## Problem requirements:
Copy out each line of the listing below in which the string "down" occurs.

## Source material:
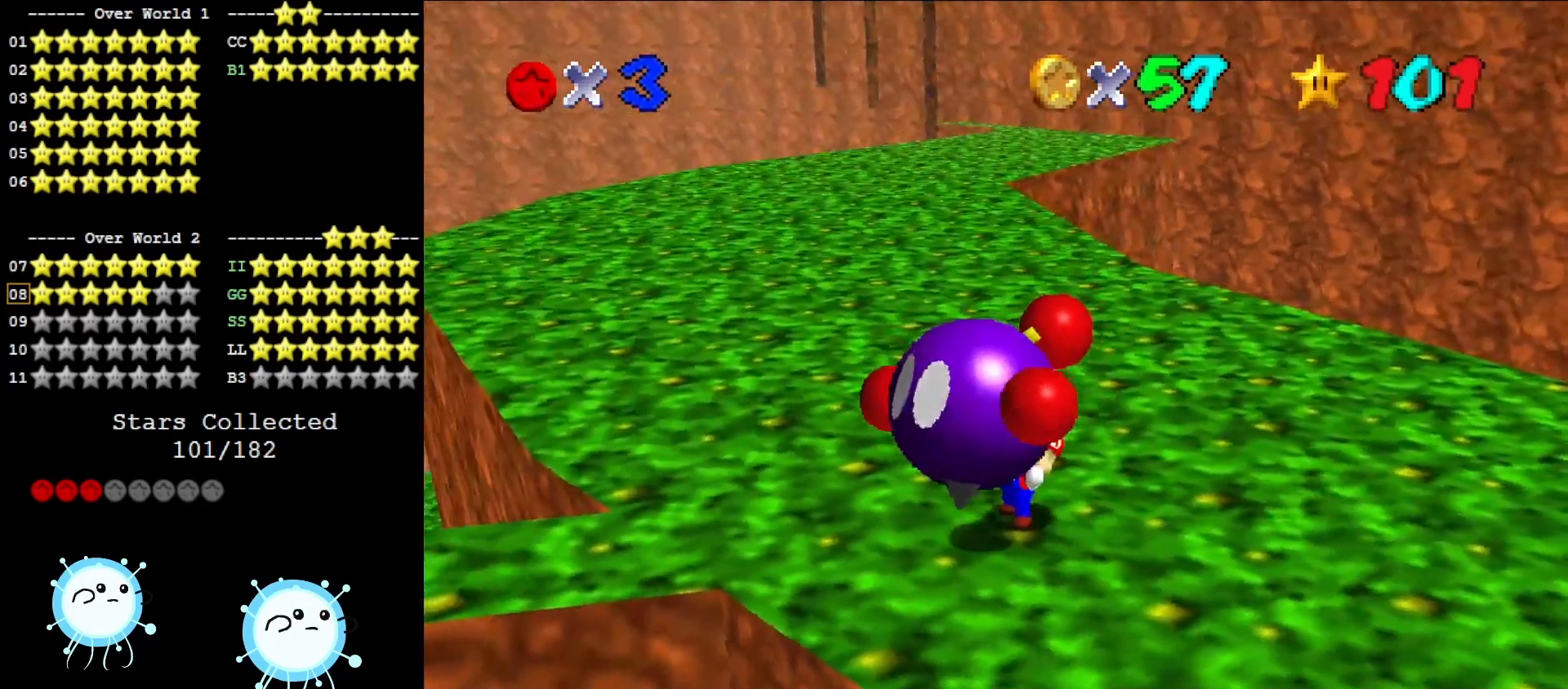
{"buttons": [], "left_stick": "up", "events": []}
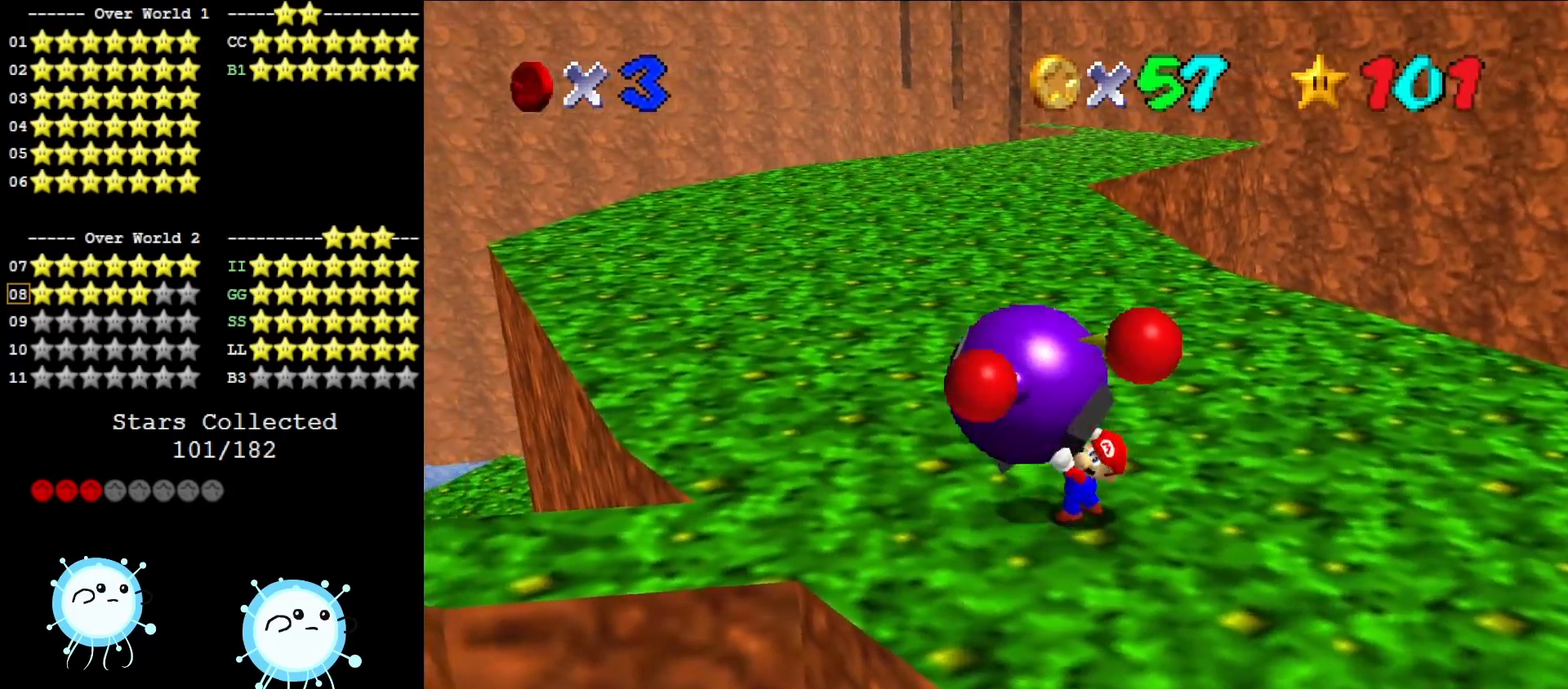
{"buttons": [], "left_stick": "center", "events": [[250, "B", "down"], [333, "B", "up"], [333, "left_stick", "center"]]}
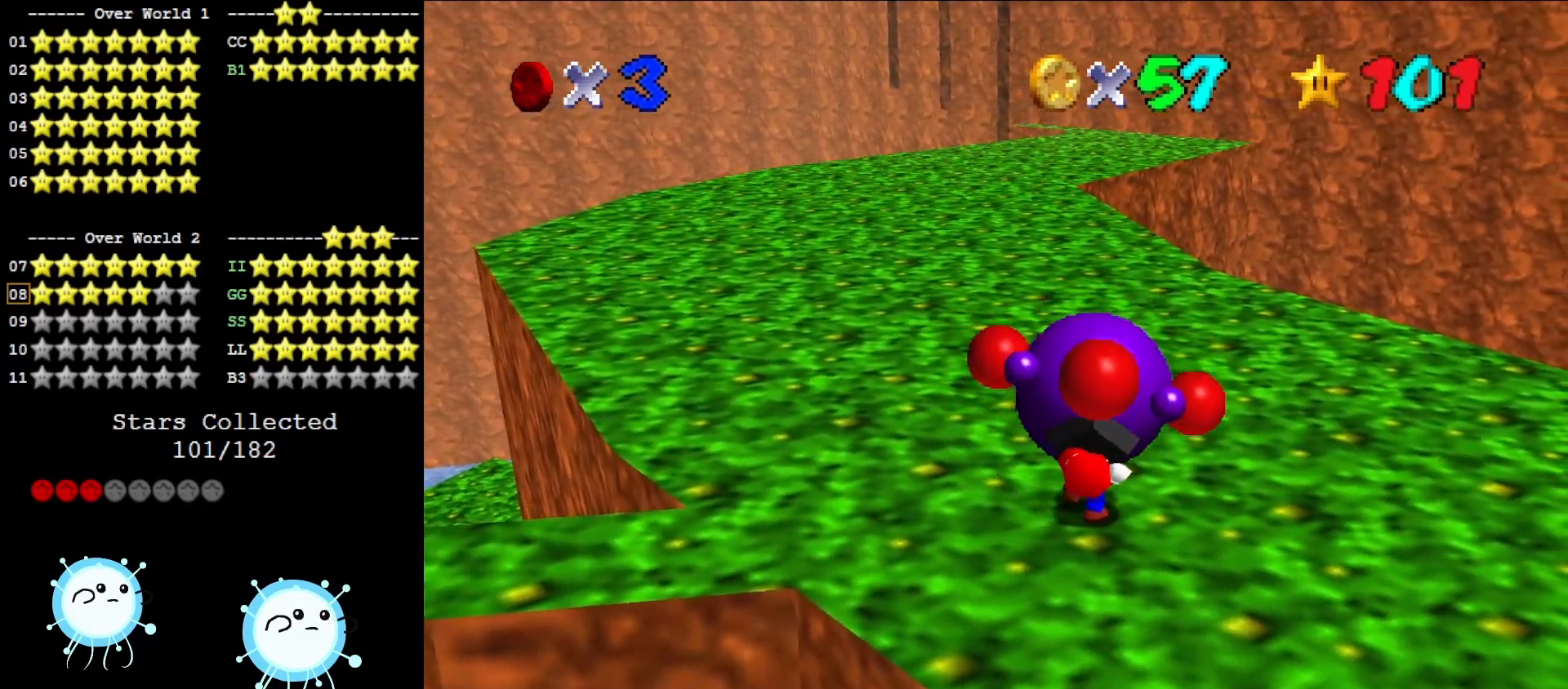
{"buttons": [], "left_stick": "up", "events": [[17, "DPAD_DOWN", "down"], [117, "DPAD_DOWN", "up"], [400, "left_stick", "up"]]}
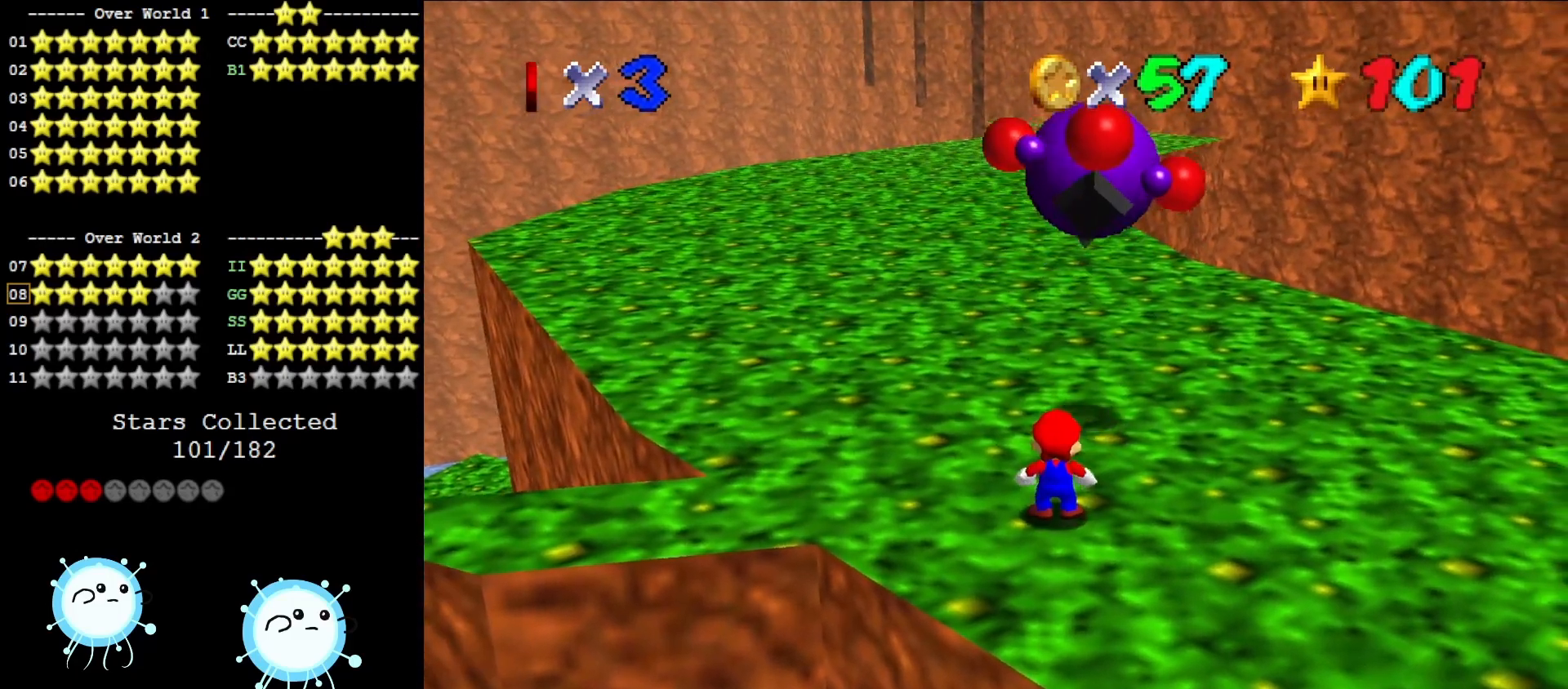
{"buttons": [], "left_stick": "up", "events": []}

## Problem solution:
{"buttons": [], "left_stick": "center", "events": [[250, "B", "down"], [333, "B", "up"], [333, "left_stick", "center"]]}
{"buttons": [], "left_stick": "up", "events": [[17, "DPAD_DOWN", "down"], [117, "DPAD_DOWN", "up"], [400, "left_stick", "up"]]}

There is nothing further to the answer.